* **EXERCISE GOAL**: The task calls for each record to be given again unchanged, minus any pictures.

** Opening SOURCE MATERIAL block **

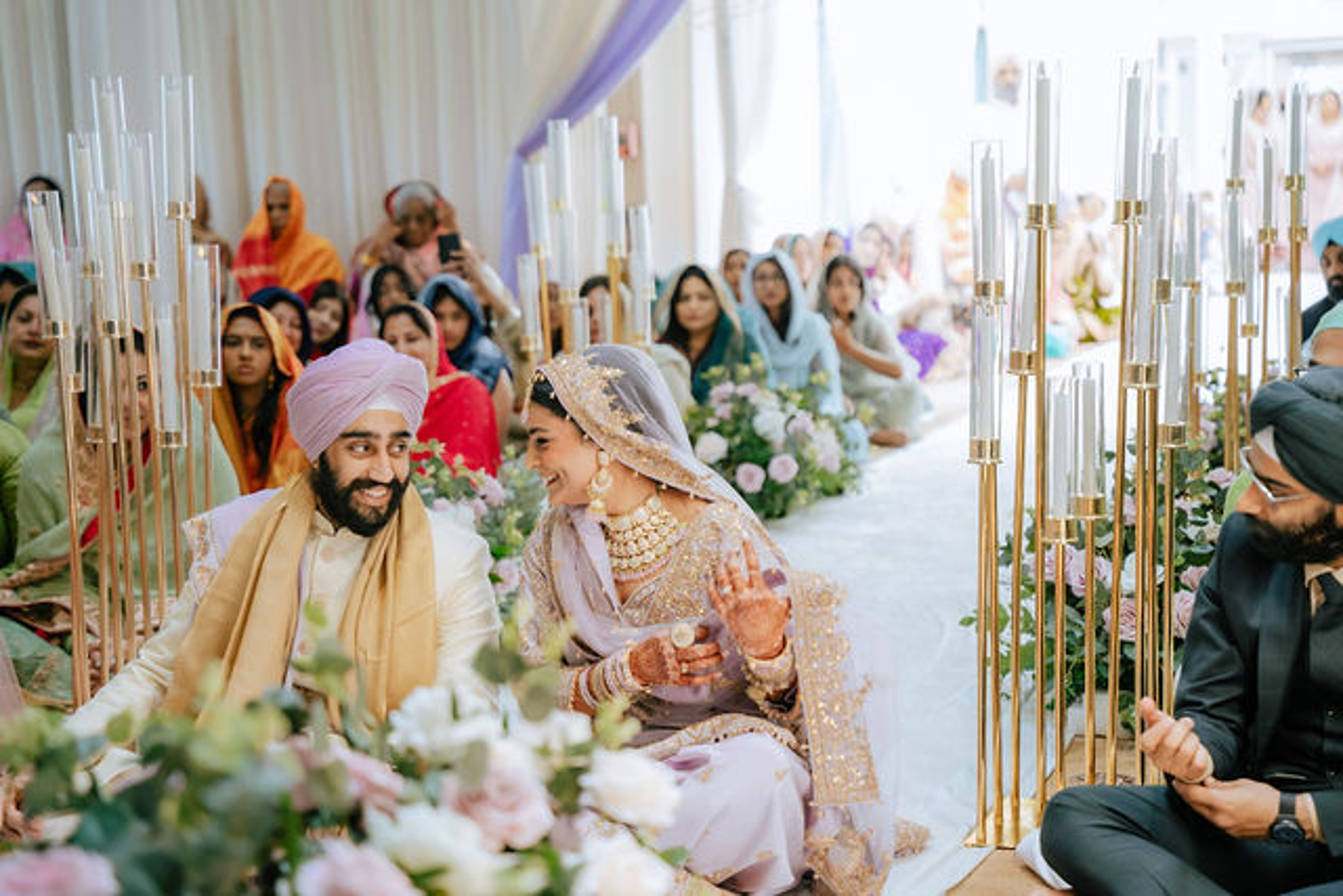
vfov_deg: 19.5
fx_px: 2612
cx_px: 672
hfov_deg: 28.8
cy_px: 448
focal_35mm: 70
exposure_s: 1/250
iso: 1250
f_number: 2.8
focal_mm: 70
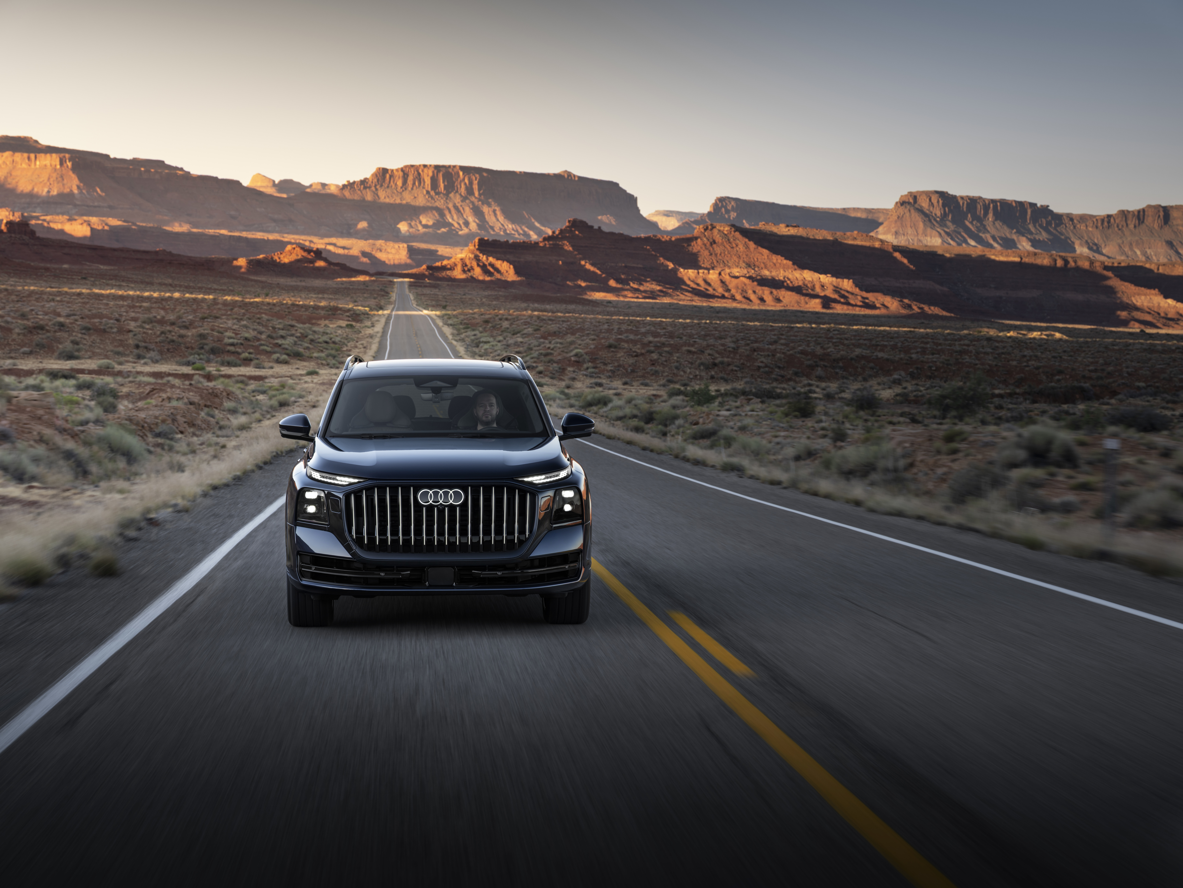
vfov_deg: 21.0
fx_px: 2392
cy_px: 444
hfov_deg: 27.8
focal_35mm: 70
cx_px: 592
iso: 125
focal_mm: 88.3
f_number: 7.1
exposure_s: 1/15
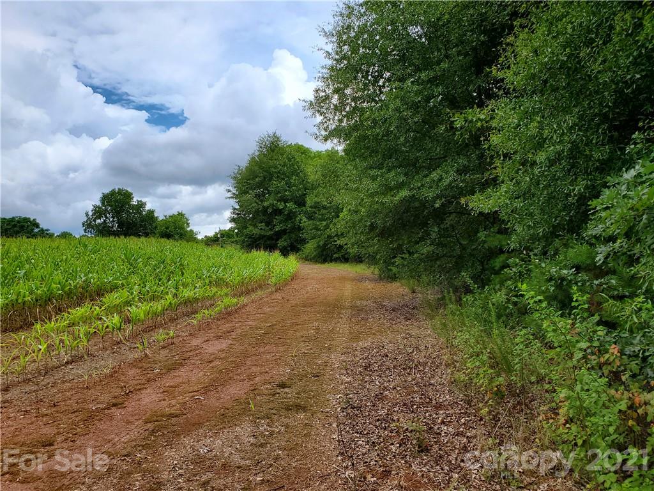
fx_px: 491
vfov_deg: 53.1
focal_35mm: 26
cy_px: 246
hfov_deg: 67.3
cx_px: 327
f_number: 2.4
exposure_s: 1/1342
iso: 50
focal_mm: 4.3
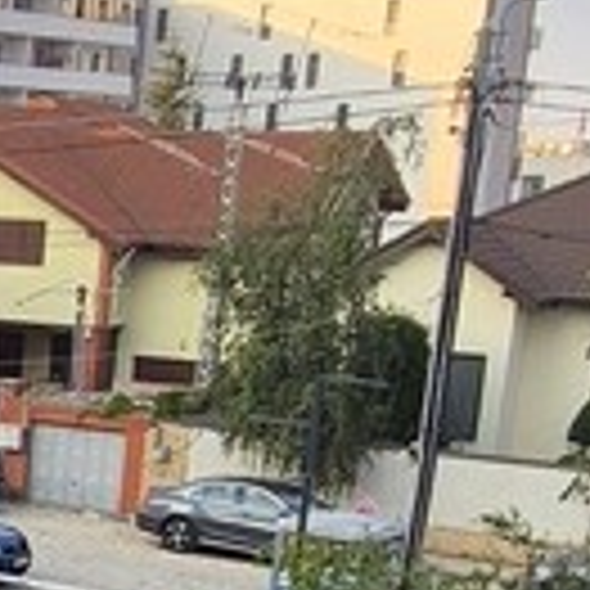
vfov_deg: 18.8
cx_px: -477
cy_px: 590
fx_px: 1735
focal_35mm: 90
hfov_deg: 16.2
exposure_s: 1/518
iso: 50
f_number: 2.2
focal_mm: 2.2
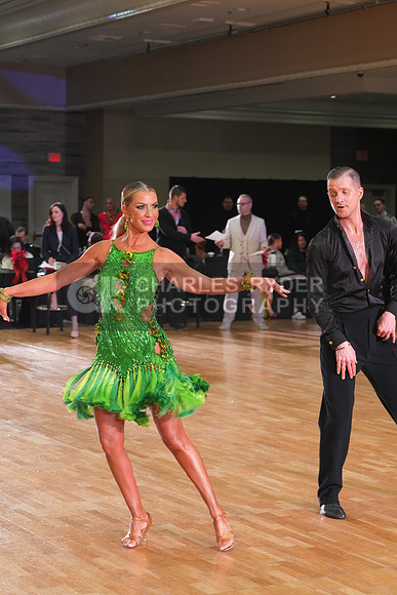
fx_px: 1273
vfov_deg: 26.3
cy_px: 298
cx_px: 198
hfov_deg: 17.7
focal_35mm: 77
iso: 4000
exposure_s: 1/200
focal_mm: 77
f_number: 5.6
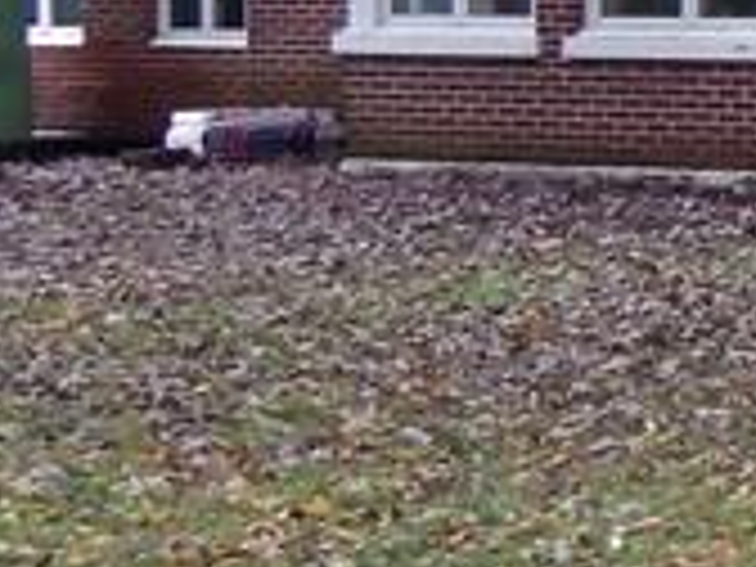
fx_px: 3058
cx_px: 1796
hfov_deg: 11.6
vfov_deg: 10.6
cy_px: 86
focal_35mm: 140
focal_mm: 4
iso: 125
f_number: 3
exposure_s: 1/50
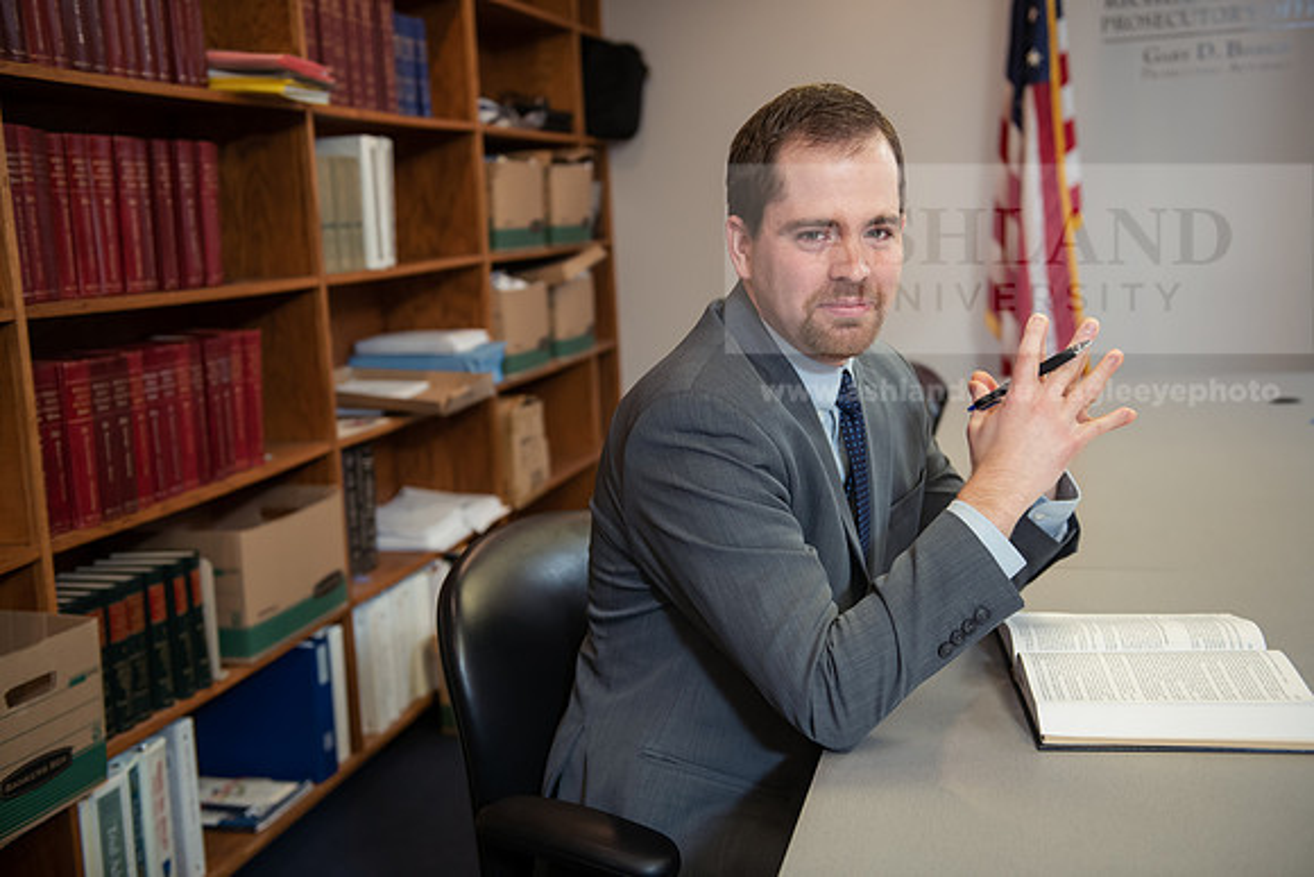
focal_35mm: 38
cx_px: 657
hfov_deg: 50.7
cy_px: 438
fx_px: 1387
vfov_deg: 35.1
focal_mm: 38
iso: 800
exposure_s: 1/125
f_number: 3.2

** Closing SOURCE MATERIAL block **

* **RESULT OF THE TASK**:
vfov_deg: 19.5
fx_px: 2612
cx_px: 672
hfov_deg: 28.8
cy_px: 448
focal_35mm: 70
exposure_s: 1/250
iso: 1250
f_number: 2.8
focal_mm: 70
vfov_deg: 21.0
fx_px: 2392
cy_px: 444
hfov_deg: 27.8
focal_35mm: 70
cx_px: 592
iso: 125
focal_mm: 88.3
f_number: 7.1
exposure_s: 1/15
fx_px: 491
vfov_deg: 53.1
focal_35mm: 26
cy_px: 246
hfov_deg: 67.3
cx_px: 327
f_number: 2.4
exposure_s: 1/1342
iso: 50
focal_mm: 4.3
vfov_deg: 18.8
cx_px: -477
cy_px: 590
fx_px: 1735
focal_35mm: 90
hfov_deg: 16.2
exposure_s: 1/518
iso: 50
f_number: 2.2
focal_mm: 2.2
fx_px: 1273
vfov_deg: 26.3
cy_px: 298
cx_px: 198
hfov_deg: 17.7
focal_35mm: 77
iso: 4000
exposure_s: 1/200
focal_mm: 77
f_number: 5.6
fx_px: 3058
cx_px: 1796
hfov_deg: 11.6
vfov_deg: 10.6
cy_px: 86
focal_35mm: 140
focal_mm: 4
iso: 125
f_number: 3
exposure_s: 1/50
focal_35mm: 38
cx_px: 657
hfov_deg: 50.7
cy_px: 438
fx_px: 1387
vfov_deg: 35.1
focal_mm: 38
iso: 800
exposure_s: 1/125
f_number: 3.2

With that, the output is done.